One of the most exciting fields of medicine which represents the integration of several disciplines is organ transplantation. The advances that have made such an innovative and life-enhancing feat possible were the result of breakthrough insights by heroic pioneers in the life sciences. However, despite the feasibility and almost routine nature of solid organ transplantation today, the full benefits have not been achieved. It is basically universally known that there are not enough organs procured per year to meet the needs of those on waiting lists. Several partial solutions have been proposed including more efficient allocation algorithms, increased public outreach campaigns to increase organ donation, and the use of "high risk" organs but even with all these initiatives combined demand is still outpacing supply.

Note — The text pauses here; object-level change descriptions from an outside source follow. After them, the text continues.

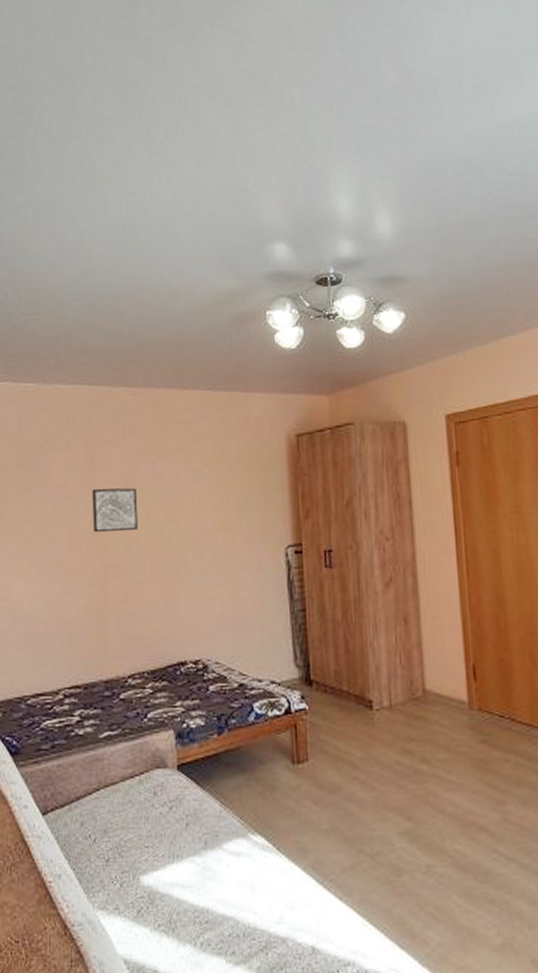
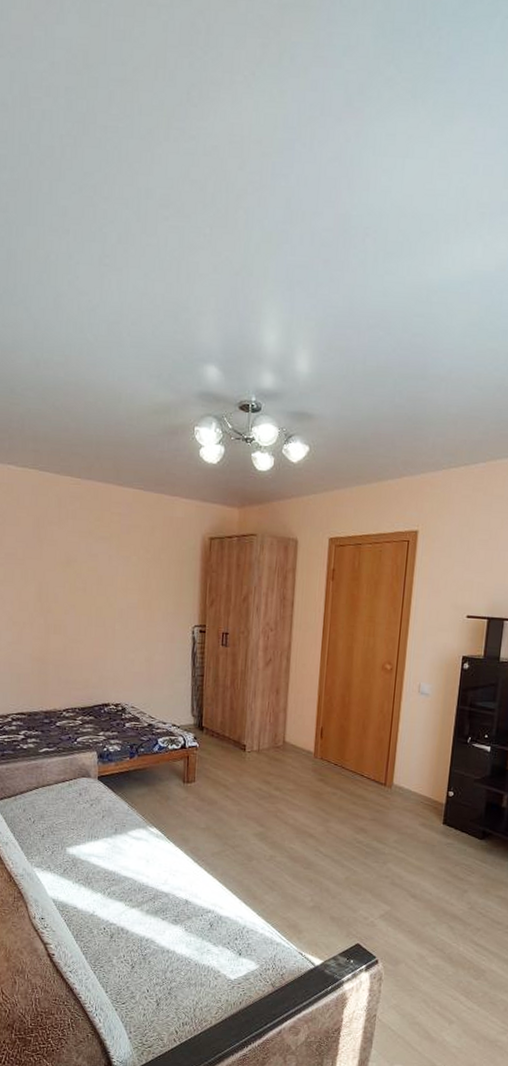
wall art: present [91,488,138,533] -> none [38,560,77,598]

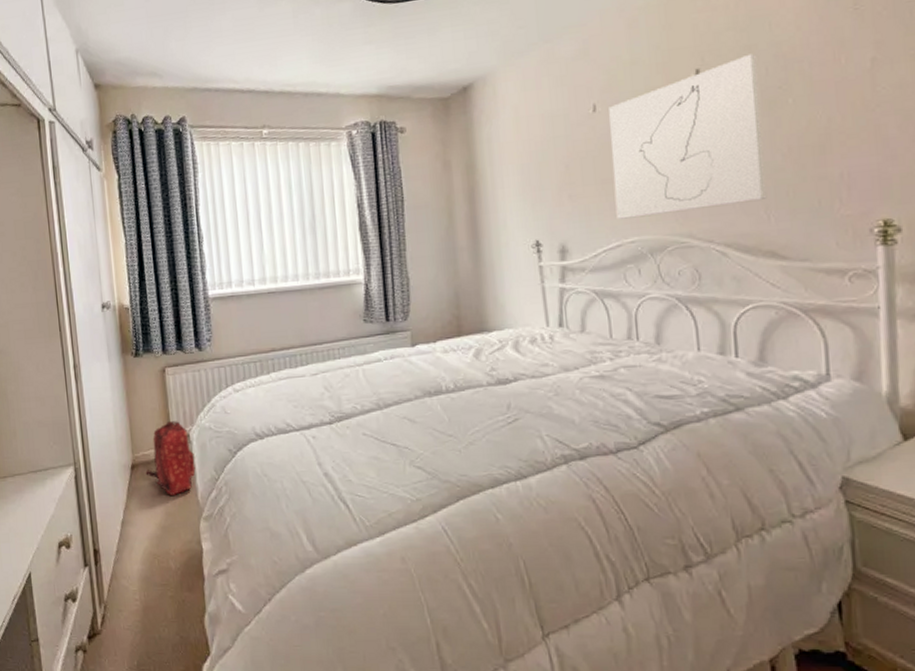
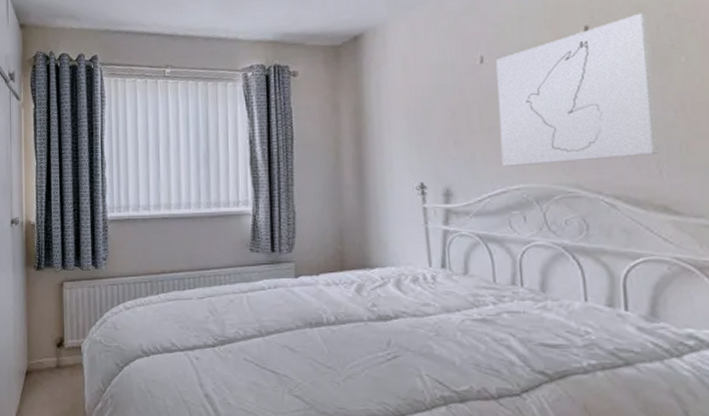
backpack: present [145,421,196,495] -> none [38,333,85,403]

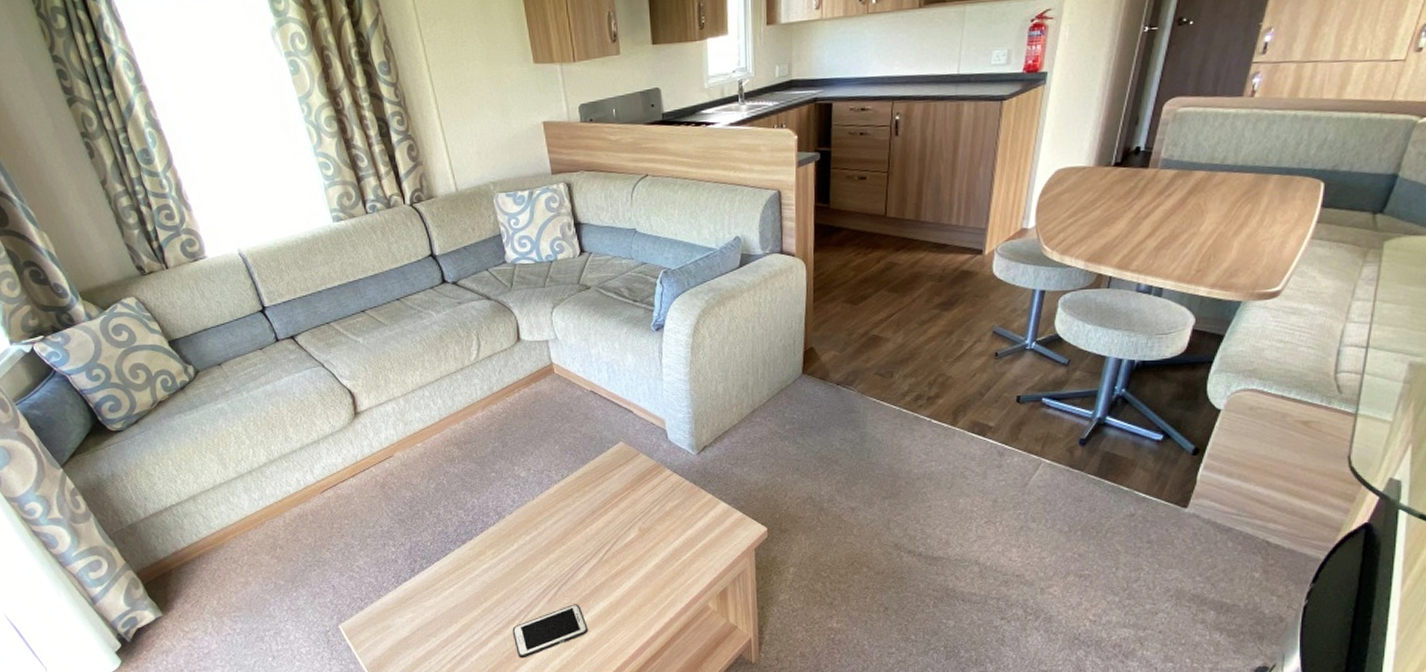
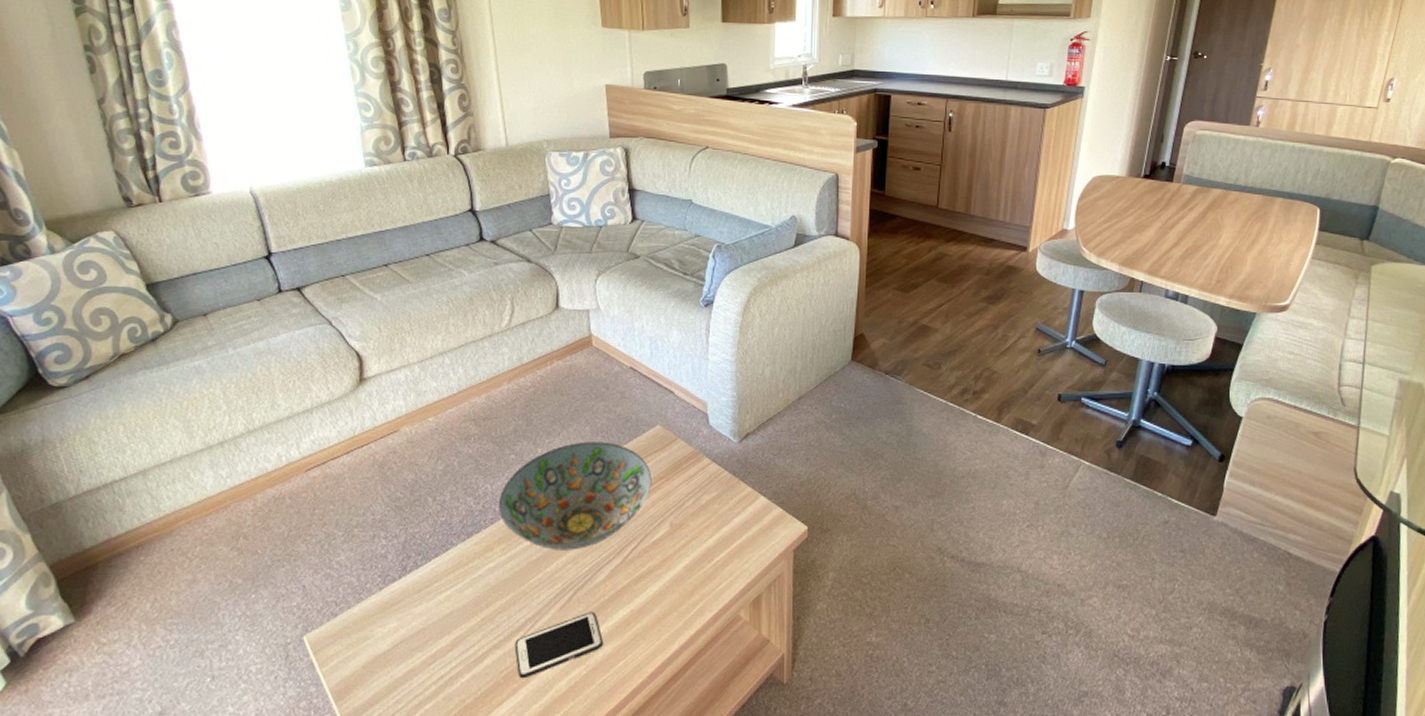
decorative bowl: none [486,458,619,553] -> present [499,441,652,550]

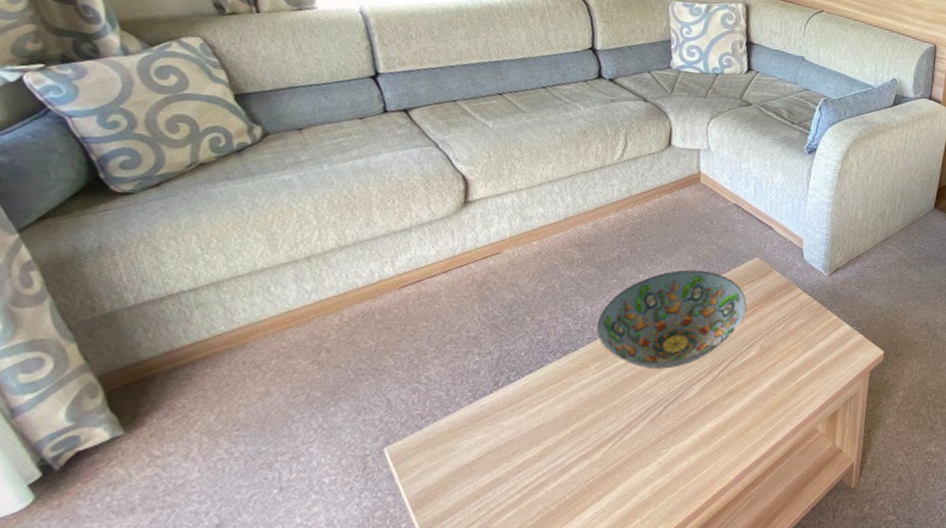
cell phone: present [514,612,603,679] -> none [602,425,689,487]

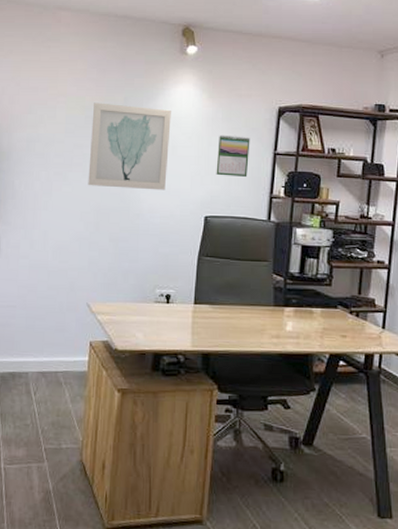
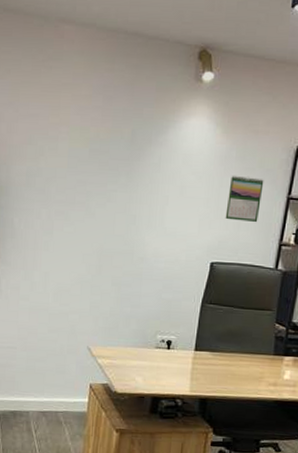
wall art: present [88,102,171,191] -> none [91,134,182,234]

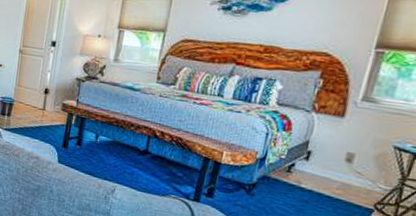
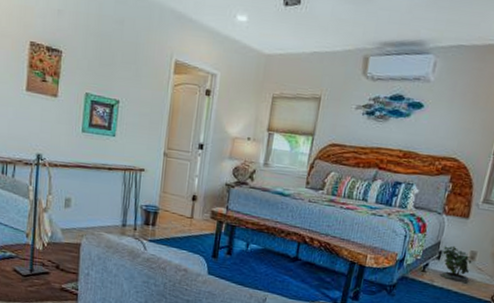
potted plant: none [309,146,349,188] -> present [440,245,472,284]

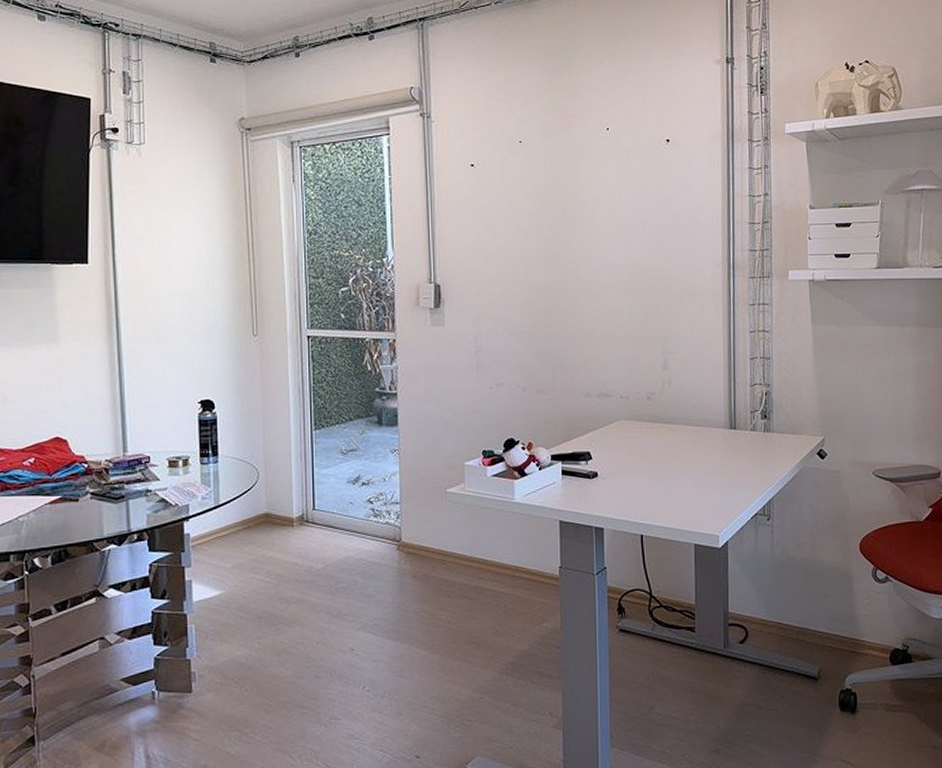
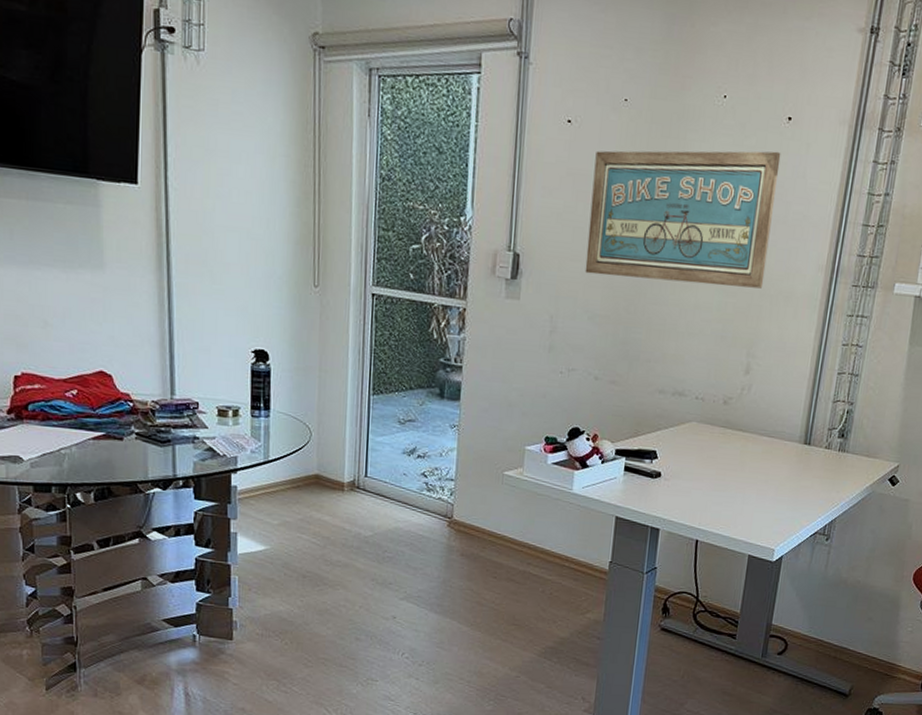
wall art: none [499,169,668,295] -> present [585,150,781,289]

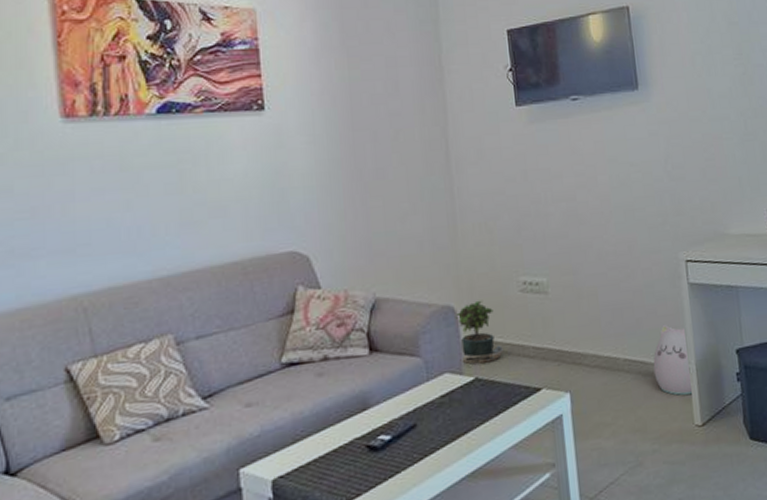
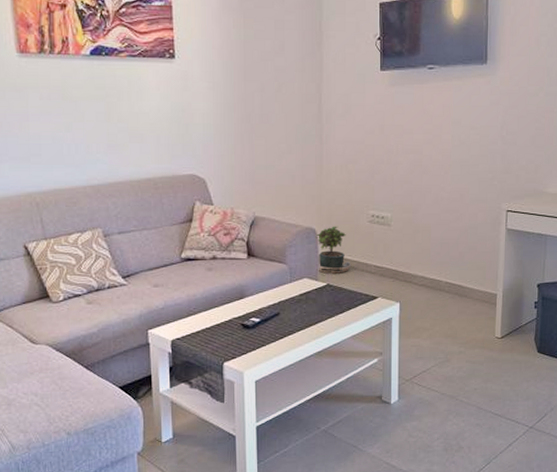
plush toy: present [653,324,692,395] -> none [468,258,500,314]

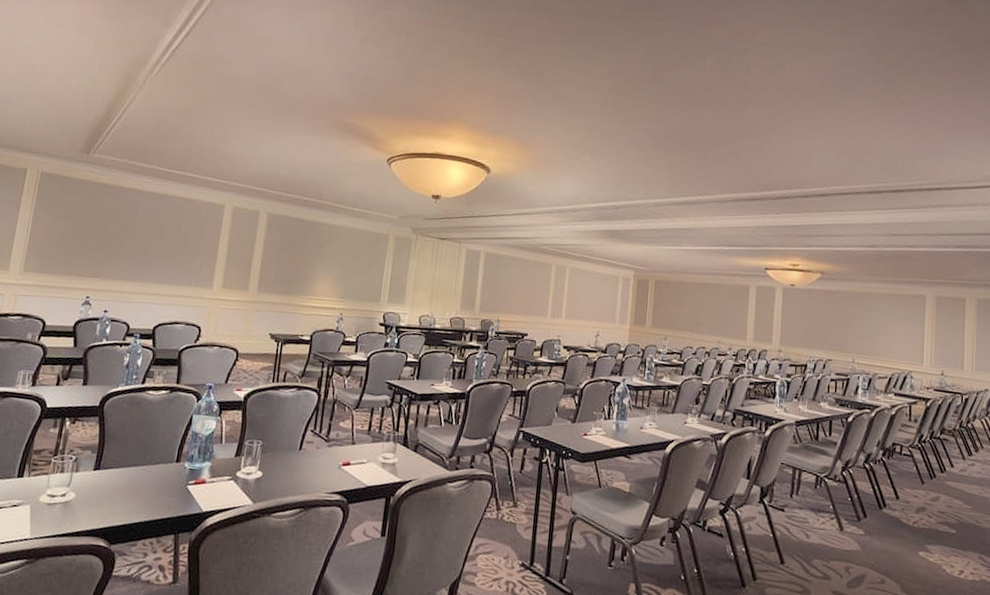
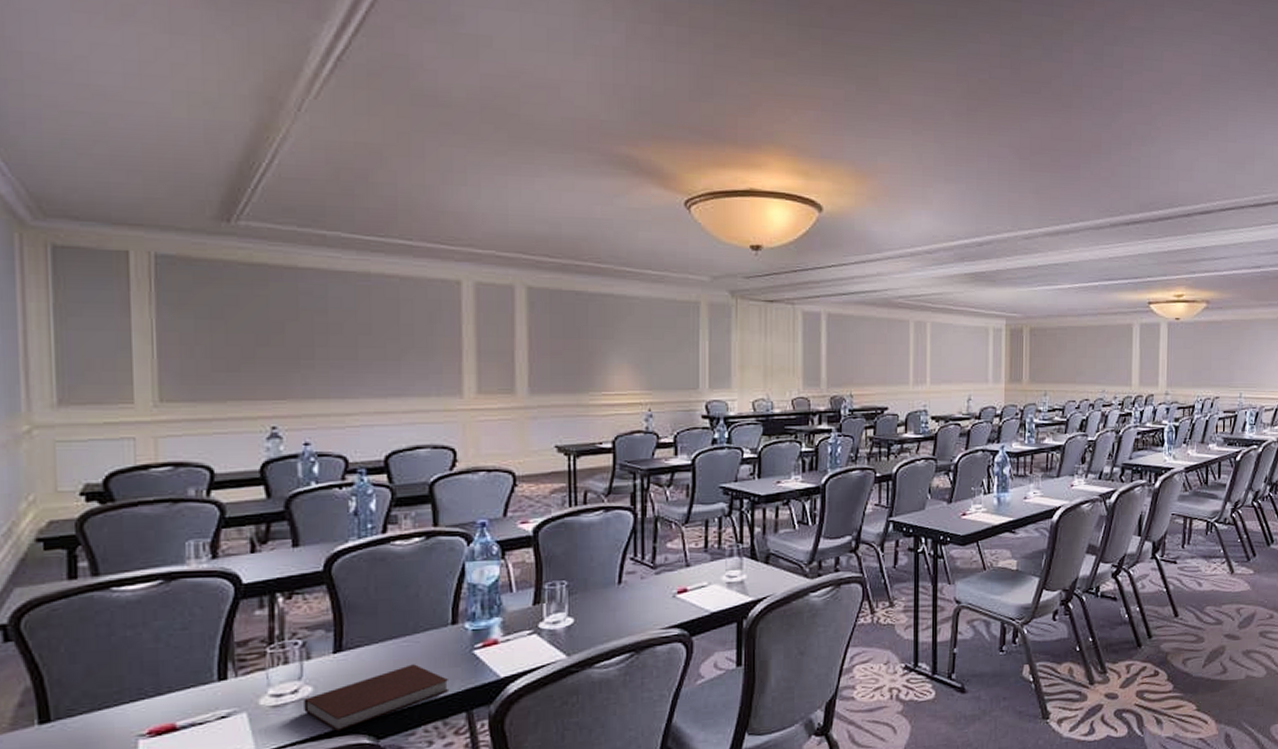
notebook: none [66,488,166,533] -> present [304,664,450,732]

Using organs from animals closely related to humans -- such as pigs -- has been a proposed fix that has, unfortunately, not been able to reach fruition for several reasons. One reason xenotransplantation from pigs has been stalled is the presence of viruses integrated into the chromosomes of the pig. The fear is that porcine endogenous retroviruses (PERVs) could reactivate in the transplanted human, as several viruses can do in the presence of immunosuppression, and cause unknown effects which may be benign or not. A xenozoonosis would have major implications as it would virtually unprecedented, with no treatment protocol (though HIV drugs may work), and unknown contagiousness. To date, pig heart valves, pig skin, pig-derived insulin, and encapsulated pig islet cells are being used in humans with no evidence of PERV infection.
A team from Harvard, which included the visionary George Church, recently harnessed the power of CRISPR to clean pig DNA of these viruses and allow PERV-free piglets to be borne. The study was published in Science. This is an unequivocally major achievement and has removed a major roadblock while illustrating the enormous value of CRISPR in furthering human life.
Now that this hurdle has been cleared, it will be necessary to ensure that the human immune system is not too aggressive in rejecting the organ, which will need some further genetic modification in order to not tip off the immune system to its origin.
There is no timeline for how long it will be before pig xenotransplantation is adopted on a larger scale as protocols and regulations that govern these procedures will have to be rewritten, but each step forward should be applauded.